## TASK PROMPT
Restate word for word the lines of the data below, from the first through the one that has "index tip: (361, 129)".

## RECORDS FOR THE EXERCISE
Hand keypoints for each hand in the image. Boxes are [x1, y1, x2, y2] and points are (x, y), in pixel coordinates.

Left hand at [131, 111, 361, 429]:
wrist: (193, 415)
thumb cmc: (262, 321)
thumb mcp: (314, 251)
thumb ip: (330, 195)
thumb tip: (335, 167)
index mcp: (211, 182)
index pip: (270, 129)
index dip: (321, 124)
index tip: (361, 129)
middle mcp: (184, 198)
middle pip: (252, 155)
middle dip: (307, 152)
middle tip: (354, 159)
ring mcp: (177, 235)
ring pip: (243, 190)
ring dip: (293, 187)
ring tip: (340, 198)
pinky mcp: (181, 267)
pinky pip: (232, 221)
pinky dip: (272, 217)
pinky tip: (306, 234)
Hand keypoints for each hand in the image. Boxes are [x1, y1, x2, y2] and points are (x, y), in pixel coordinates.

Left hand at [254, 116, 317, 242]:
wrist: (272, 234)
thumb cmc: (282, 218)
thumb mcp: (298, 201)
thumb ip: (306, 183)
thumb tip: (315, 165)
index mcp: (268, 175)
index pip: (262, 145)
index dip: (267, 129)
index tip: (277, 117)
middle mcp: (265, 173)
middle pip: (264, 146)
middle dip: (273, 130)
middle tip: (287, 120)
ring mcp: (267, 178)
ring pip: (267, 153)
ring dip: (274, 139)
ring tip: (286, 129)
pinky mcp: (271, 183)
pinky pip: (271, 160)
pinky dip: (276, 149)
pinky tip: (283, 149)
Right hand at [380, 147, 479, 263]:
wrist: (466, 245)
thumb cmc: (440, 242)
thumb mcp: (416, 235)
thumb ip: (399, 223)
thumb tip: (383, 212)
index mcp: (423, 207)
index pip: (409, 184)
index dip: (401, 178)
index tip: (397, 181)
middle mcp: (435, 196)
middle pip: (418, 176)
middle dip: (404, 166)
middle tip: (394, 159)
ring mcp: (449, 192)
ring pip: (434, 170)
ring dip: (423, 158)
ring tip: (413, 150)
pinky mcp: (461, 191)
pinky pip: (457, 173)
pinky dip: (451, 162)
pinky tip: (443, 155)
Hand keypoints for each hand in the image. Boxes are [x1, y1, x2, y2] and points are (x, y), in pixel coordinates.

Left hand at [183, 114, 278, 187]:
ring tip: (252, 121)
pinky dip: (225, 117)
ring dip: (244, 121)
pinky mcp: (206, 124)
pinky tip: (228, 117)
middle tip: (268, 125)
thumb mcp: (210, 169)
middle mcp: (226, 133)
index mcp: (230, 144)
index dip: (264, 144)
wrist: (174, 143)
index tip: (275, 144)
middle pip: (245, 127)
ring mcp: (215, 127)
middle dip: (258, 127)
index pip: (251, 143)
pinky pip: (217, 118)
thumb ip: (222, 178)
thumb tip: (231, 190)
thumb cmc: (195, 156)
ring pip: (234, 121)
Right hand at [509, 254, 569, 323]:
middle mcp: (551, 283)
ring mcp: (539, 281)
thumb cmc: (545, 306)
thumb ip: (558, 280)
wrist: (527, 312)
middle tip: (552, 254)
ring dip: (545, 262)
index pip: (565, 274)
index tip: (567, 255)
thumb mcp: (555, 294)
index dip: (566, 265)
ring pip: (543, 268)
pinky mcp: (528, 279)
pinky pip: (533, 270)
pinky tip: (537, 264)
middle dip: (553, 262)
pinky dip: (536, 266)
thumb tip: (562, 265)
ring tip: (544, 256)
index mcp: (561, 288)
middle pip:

## ANSWER TO THIS PROBLEM
Hand keypoints for each hand in the image. Boxes are [x1, y1, x2, y2] and points are (x, y), in pixel coordinates.

Left hand at [131, 111, 361, 429]:
wrist: (193, 415)
thumb cmc: (262, 321)
thumb mcp: (314, 251)
thumb ip: (330, 195)
thumb tip: (335, 167)
index mcp: (211, 182)
index pip: (270, 129)
index dip: (321, 124)
index tip: (361, 129)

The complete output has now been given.